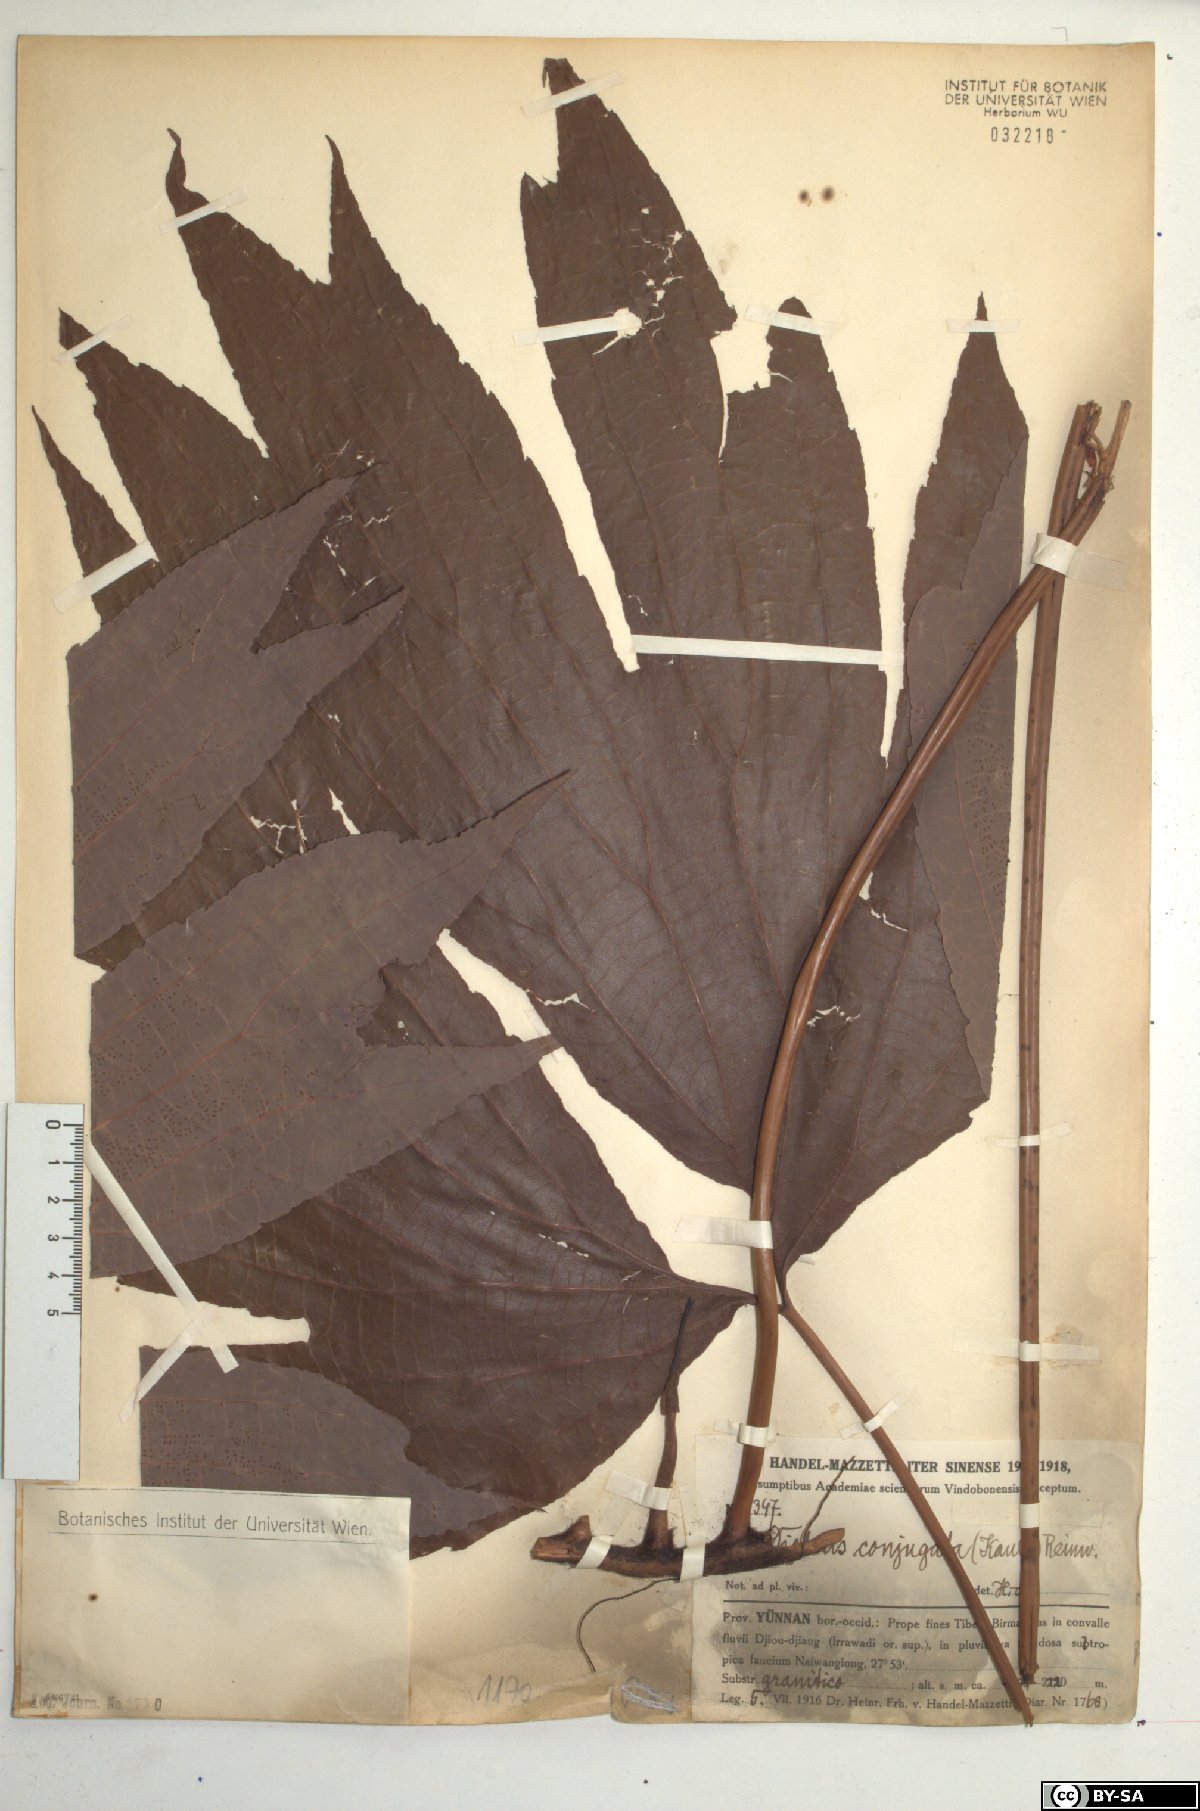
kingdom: Plantae
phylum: Tracheophyta
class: Polypodiopsida
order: Gleicheniales
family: Dipteridaceae
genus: Dipteris
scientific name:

_To be done_
Rewrite the lines of the material above as a numbered list, leaving out blank lines and the pictures.

_Solution to this task_
1. kingdom: Plantae
2. phylum: Tracheophyta
3. class: Polypodiopsida
4. order: Gleicheniales
5. family: Dipteridaceae
6. genus: Dipteris
7. scientific name:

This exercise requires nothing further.